• WHAT YOU HAVE TO DO:
Restate exactly the lines that run from the start of the records below to the line containing "X153000000Y-98000000D03*", counting both ends, and nothing else; pictures stay out.

• DATA TO USE:
══════════════════════════════

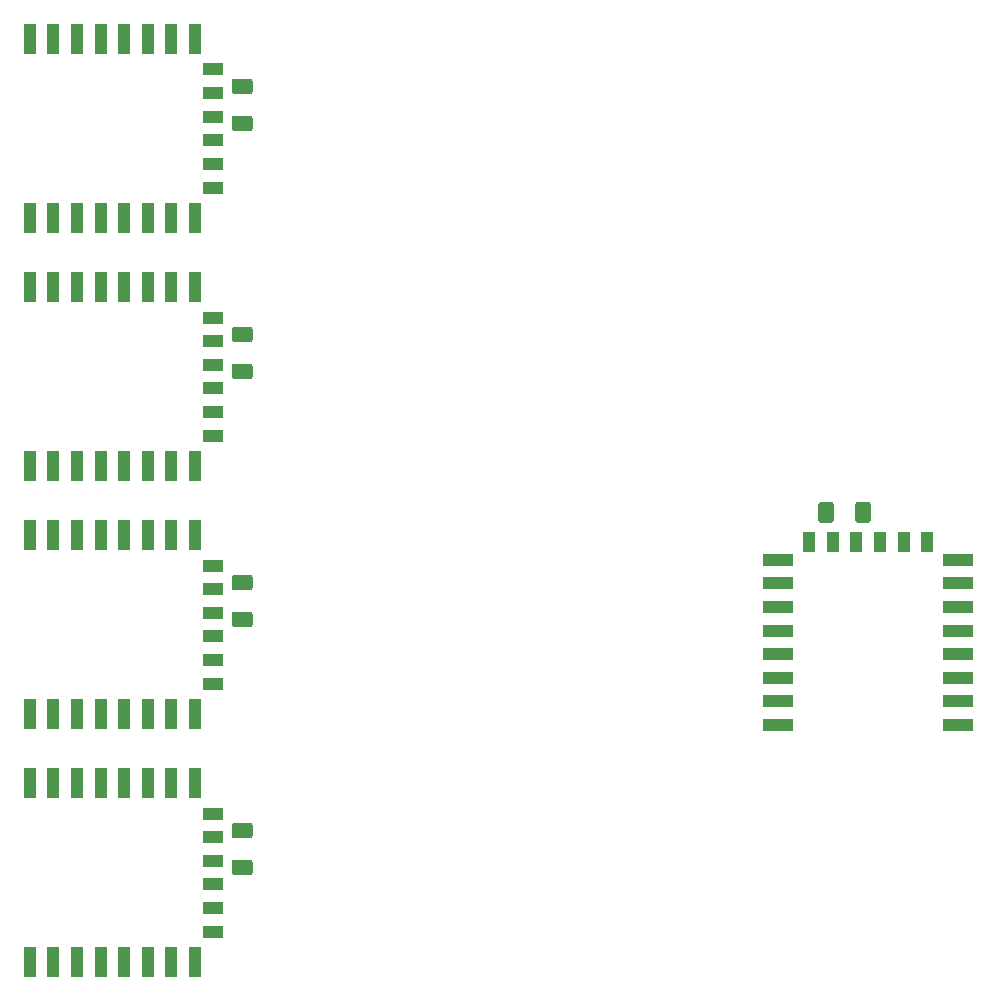
<source format=gbr>
%TF.GenerationSoftware,KiCad,Pcbnew,(5.1.9)-1*%
%TF.CreationDate,2021-03-18T16:40:48+01:00*%
%TF.ProjectId,DOORSENSOR,444f4f52-5345-44e5-934f-522e6b696361,rev?*%
%TF.SameCoordinates,Original*%
%TF.FileFunction,Paste,Top*%
%TF.FilePolarity,Positive*%
%FSLAX46Y46*%
G04 Gerber Fmt 4.6, Leading zero omitted, Abs format (unit mm)*
G04 Created by KiCad (PCBNEW (5.1.9)-1) date 2021-03-18 16:40:48*
%MOMM*%
%LPD*%
G01*
G04 APERTURE LIST*
%ADD10R,2.500000X1.000000*%
%ADD11R,1.000000X1.800000*%
%ADD12R,1.000000X2.500000*%
%ADD13R,1.800000X1.000000*%
G04 APERTURE END LIST*
D10*
%TO.C,U1*%
X142400000Y-113500000D03*
X142400000Y-111500000D03*
X142400000Y-109500000D03*
X142400000Y-107500000D03*
X142400000Y-105500000D03*
X142400000Y-103500000D03*
X142400000Y-101500000D03*
X142400000Y-99500000D03*
D11*
X145000000Y-98000000D03*
X147000000Y-98000000D03*
X149000000Y-98000000D03*
X151000000Y-98000000D03*
X153000000Y-98000000D03*
X155000000Y-98000000D03*
D10*
X157600000Y-99500000D03*
X157600000Y-101500000D03*
X157600000Y-103500000D03*
X157600000Y-105500000D03*
X157600000Y-107500000D03*
X157600000Y-109500000D03*
X157600000Y-111500000D03*
X157600000Y-113500000D03*
%TD*%
%TO.C,C2*%
G36*
G01*
X148900000Y-96150001D02*
X148900000Y-94849999D01*
G75*
G02*
X149149999Y-94600000I249999J0D01*
G01*
X149975001Y-94600000D01*
G75*
G02*
X150225000Y-94849999I0J-249999D01*
G01*
X150225000Y-96150001D01*
G75*
G02*
X149975001Y-96400000I-249999J0D01*
G01*
X149149999Y-96400000D01*
G75*
G02*
X148900000Y-96150001I0J249999D01*
G01*
G37*
G36*
G01*
X145775000Y-96150001D02*
X145775000Y-94849999D01*
G75*
G02*
X146024999Y-94600000I249999J0D01*
G01*
X146850001Y-94600000D01*
G75*
G02*
X147100000Y-94849999I0J-249999D01*
G01*
X147100000Y-96150001D01*
G75*
G02*
X146850001Y-96400000I-249999J0D01*
G01*
X146024999Y-96400000D01*
G75*
G02*
X145775000Y-96150001I0J249999D01*
G01*
G37*
%TD*%
%TO.C,C2*%
G36*
G01*
X96349999Y-124900000D02*
X97650001Y-124900000D01*
G75*
G02*
X97900000Y-125149999I0J-249999D01*
G01*
X97900000Y-125975001D01*
G75*
G02*
X97650001Y-126225000I-249999J0D01*
G01*
X96349999Y-126225000D01*
G75*
G02*
X96100000Y-125975001I0J249999D01*
G01*
X96100000Y-125149999D01*
G75*
G02*
X96349999Y-124900000I249999J0D01*
G01*
G37*
G36*
G01*
X96349999Y-121775000D02*
X97650001Y-121775000D01*
G75*
G02*
X97900000Y-122024999I0J-249999D01*
G01*
X97900000Y-122850001D01*
G75*
G02*
X97650001Y-123100000I-249999J0D01*
G01*
X96349999Y-123100000D01*
G75*
G02*
X96100000Y-122850001I0J249999D01*
G01*
X96100000Y-122024999D01*
G75*
G02*
X96349999Y-121775000I249999J0D01*
G01*
G37*
%TD*%
D12*
%TO.C,U1*%
X79000000Y-118400000D03*
X81000000Y-118400000D03*
X83000000Y-118400000D03*
X85000000Y-118400000D03*
X87000000Y-118400000D03*
X89000000Y-118400000D03*
X91000000Y-118400000D03*
X93000000Y-118400000D03*
D13*
X94500000Y-121000000D03*
X94500000Y-123000000D03*
X94500000Y-125000000D03*
X94500000Y-127000000D03*
X94500000Y-129000000D03*
X94500000Y-131000000D03*
D12*
X93000000Y-133600000D03*
X91000000Y-133600000D03*
X89000000Y-133600000D03*
X87000000Y-133600000D03*
X85000000Y-133600000D03*
X83000000Y-133600000D03*
X81000000Y-133600000D03*
X79000000Y-133600000D03*
%TD*%
%TO.C,C2*%
G36*
G01*
X96349999Y-100775000D02*
X97650001Y-100775000D01*
G75*
G02*
X97900000Y-101024999I0J-249999D01*
G01*
X97900000Y-101850001D01*
G75*
G02*
X97650001Y-102100000I-249999J0D01*
G01*
X96349999Y-102100000D01*
G75*
G02*
X96100000Y-101850001I0J249999D01*
G01*
X96100000Y-101024999D01*
G75*
G02*
X96349999Y-100775000I249999J0D01*
G01*
G37*
G36*
G01*
X96349999Y-103900000D02*
X97650001Y-103900000D01*
G75*
G02*
X97900000Y-104149999I0J-249999D01*
G01*
X97900000Y-104975001D01*
G75*
G02*
X97650001Y-105225000I-249999J0D01*
G01*
X96349999Y-105225000D01*
G75*
G02*
X96100000Y-104975001I0J249999D01*
G01*
X96100000Y-104149999D01*
G75*
G02*
X96349999Y-103900000I249999J0D01*
G01*
G37*
%TD*%
%TO.C,U1*%
X79000000Y-112600000D03*
X81000000Y-112600000D03*
X83000000Y-112600000D03*
X85000000Y-112600000D03*
X87000000Y-112600000D03*
X89000000Y-112600000D03*
X91000000Y-112600000D03*
X93000000Y-112600000D03*
D13*
X94500000Y-110000000D03*
X94500000Y-108000000D03*
X94500000Y-106000000D03*
X94500000Y-104000000D03*
X94500000Y-102000000D03*
X94500000Y-100000000D03*
D12*
X93000000Y-97400000D03*
X91000000Y-97400000D03*
X89000000Y-97400000D03*
X87000000Y-97400000D03*
X85000000Y-97400000D03*
X83000000Y-97400000D03*
X81000000Y-97400000D03*
X79000000Y-97400000D03*
%TD*%
%TO.C,U1*%
X79000000Y-76400000D03*
X81000000Y-76400000D03*
X83000000Y-76400000D03*
X85000000Y-76400000D03*
X87000000Y-76400000D03*
X89000000Y-76400000D03*
X91000000Y-76400000D03*
X93000000Y-76400000D03*
D13*
X94500000Y-79000000D03*
X94500000Y-81000000D03*
X94500000Y-83000000D03*
X94500000Y-85000000D03*
X94500000Y-87000000D03*
X94500000Y-89000000D03*
D12*
X93000000Y-91600000D03*
X91000000Y-91600000D03*
X89000000Y-91600000D03*
X87000000Y-91600000D03*
X85000000Y-91600000D03*
X83000000Y-91600000D03*
X81000000Y-91600000D03*
X79000000Y-91600000D03*
%TD*%
%TO.C,C2*%
G36*
G01*
X96349999Y-82900000D02*
X97650001Y-82900000D01*
G75*
G02*
X97900000Y-83149999I0J-249999D01*
G01*
X97900000Y-83975001D01*
G75*
G02*
X97650001Y-84225000I-249999J0D01*
G01*
X96349999Y-84225000D01*
G75*
G02*
X96100000Y-83975001I0J249999D01*
G01*
X96100000Y-83149999D01*
G75*
G02*
X96349999Y-82900000I249999J0D01*
G01*
G37*
G36*
G01*
X96349999Y-79775000D02*
X97650001Y-79775000D01*
G75*
G02*
X97900000Y-80024999I0J-249999D01*
G01*
X97900000Y-80850001D01*
G75*
G02*
X97650001Y-81100000I-249999J0D01*
G01*
X96349999Y-81100000D01*
G75*
G02*
X96100000Y-80850001I0J249999D01*
G01*
X96100000Y-80024999D01*
G75*
G02*
X96349999Y-79775000I249999J0D01*
G01*
G37*
%TD*%
%TO.C,U1*%
X79000000Y-70600000D03*
X81000000Y-70600000D03*
X83000000Y-70600000D03*
X85000000Y-70600000D03*
X87000000Y-70600000D03*
X89000000Y-70600000D03*
X91000000Y-70600000D03*
X93000000Y-70600000D03*
D13*
X94500000Y-68000000D03*
X94500000Y-66000000D03*
X94500000Y-64000000D03*
X94500000Y-62000000D03*
X94500000Y-60000000D03*
X94500000Y-58000000D03*
D12*
X93000000Y-55400000D03*
X91000000Y-55400000D03*
X89000000Y-55400000D03*
X87000000Y-55400000D03*
X85000000Y-55400000D03*
X83000000Y-55400000D03*
X81000000Y-55400000D03*
X79000000Y-55400000D03*
%TD*%
%TO.C,C2*%
G36*
G01*
X96349999Y-58775000D02*
X97650001Y-58775000D01*
G75*
G02*
X97900000Y-59024999I0J-249999D01*
G01*
X97900000Y-59850001D01*
G75*
G02*
X97650001Y-60100000I-249999J0D01*
G01*
X96349999Y-60100000D01*
G75*
G02*
X96100000Y-59850001I0J249999D01*
G01*
X96100000Y-59024999D01*
G75*
G02*
X96349999Y-58775000I249999J0D01*
G01*
G37*
G36*
G01*
X96349999Y-61900000D02*
X97650001Y-61900000D01*
G75*
G02*
X97900000Y-62149999I0J-249999D01*
G01*
X97900000Y-62975001D01*
G75*
G02*
X97650001Y-63225000I-249999J0D01*
G01*
X96349999Y-63225000D01*
G75*
G02*
X96100000Y-62975001I0J249999D01*
G01*
X96100000Y-62149999D01*
G75*
G02*
X96349999Y-61900000I249999J0D01*
G01*
G37*
%TD*%
M02*

</source>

══════════════════════════════

• RESULT OF THIS EXERCISE:
<source format=gbr>
%TF.GenerationSoftware,KiCad,Pcbnew,(5.1.9)-1*%
%TF.CreationDate,2021-03-18T16:40:48+01:00*%
%TF.ProjectId,DOORSENSOR,444f4f52-5345-44e5-934f-522e6b696361,rev?*%
%TF.SameCoordinates,Original*%
%TF.FileFunction,Paste,Top*%
%TF.FilePolarity,Positive*%
%FSLAX46Y46*%
G04 Gerber Fmt 4.6, Leading zero omitted, Abs format (unit mm)*
G04 Created by KiCad (PCBNEW (5.1.9)-1) date 2021-03-18 16:40:48*
%MOMM*%
%LPD*%
G01*
G04 APERTURE LIST*
%ADD10R,2.500000X1.000000*%
%ADD11R,1.000000X1.800000*%
%ADD12R,1.000000X2.500000*%
%ADD13R,1.800000X1.000000*%
G04 APERTURE END LIST*
D10*
%TO.C,U1*%
X142400000Y-113500000D03*
X142400000Y-111500000D03*
X142400000Y-109500000D03*
X142400000Y-107500000D03*
X142400000Y-105500000D03*
X142400000Y-103500000D03*
X142400000Y-101500000D03*
X142400000Y-99500000D03*
D11*
X145000000Y-98000000D03*
X147000000Y-98000000D03*
X149000000Y-98000000D03*
X151000000Y-98000000D03*
X153000000Y-98000000D03*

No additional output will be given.